Der Auftakt ging daneben, als Underdog beim Titelfavoriten BFC (0:3). Schon im 2. Spiel durfte der erste Sieg bejubelt werden, gegen Luckenwalde (2:0). Vor dem Hinspiel in Runde 9 beide Vereine fast exakt im Gleichschritt und Tabellennachbarn. Nah an der Abstiegszone mit 8 Zählern. Der FSV knabberte an seiner Auswärtsschwäche, verlor alle 5 Spiele mit 6:16 Toren. Auch beim bis dahin sieglosen BAK (1:2). Es haperte in der Defensive bei den Niederlagen in Erfurt (1:4), Cottbus (1:3) und Hertha BSC II (3:4). Umso wichtiger das 3:2 gegen Aufsteiger Hansa II. Nach dem durchaus unglücklichen 1:2 im Derby holte sich Altglienicke beim 5:0 die Punkte in Eckersbach.
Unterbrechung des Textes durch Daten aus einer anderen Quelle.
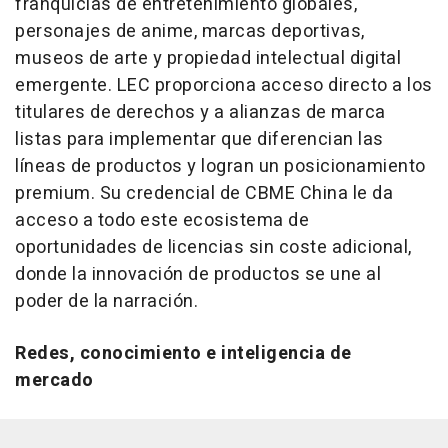
franquicias de entretenimiento globales,
personajes de anime, marcas deportivas,
museos de arte y propiedad intelectual digital
emergente. LEC proporciona acceso directo a los
titulares de derechos y a alianzas de marca
listas para implementar que diferencian las
líneas de productos y logran un posicionamiento
premium. Su credencial de CBME China le da
acceso a todo este ecosistema de
oportunidades de licencias sin coste adicional,
donde la innovación de productos se une al
poder de la narración.
Redes, conocimiento e inteligencia de
mercado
Die Erfolglosigkeit auf Reisen blieb auch in Meuselwitz (0:1), 6. Niederlage im 6. Versuch. Aber es ging langsam aufwärts. In den folgenden 5 Duellen bis zur Winterpause schaffte der FSV die Trendwende mit ordentlichen 8 Punkten. Im eigenen Stadion hielt man sich mehr als wacker gegen Greifswald (2:2) und dem BFC beim entscheidenden Gegentor erst kurz vor Ende. Stark die Siege gegen Lok, das 0:2 am Ende zum Sieg gedreht wie das 5:2 zum Jahresabschluss auf der Baustelle in Jena. Zur Winterpause stand nun Rang 15, nur 1 Zähler hinter dem eigentlich ambitionierten 1. FC Lok.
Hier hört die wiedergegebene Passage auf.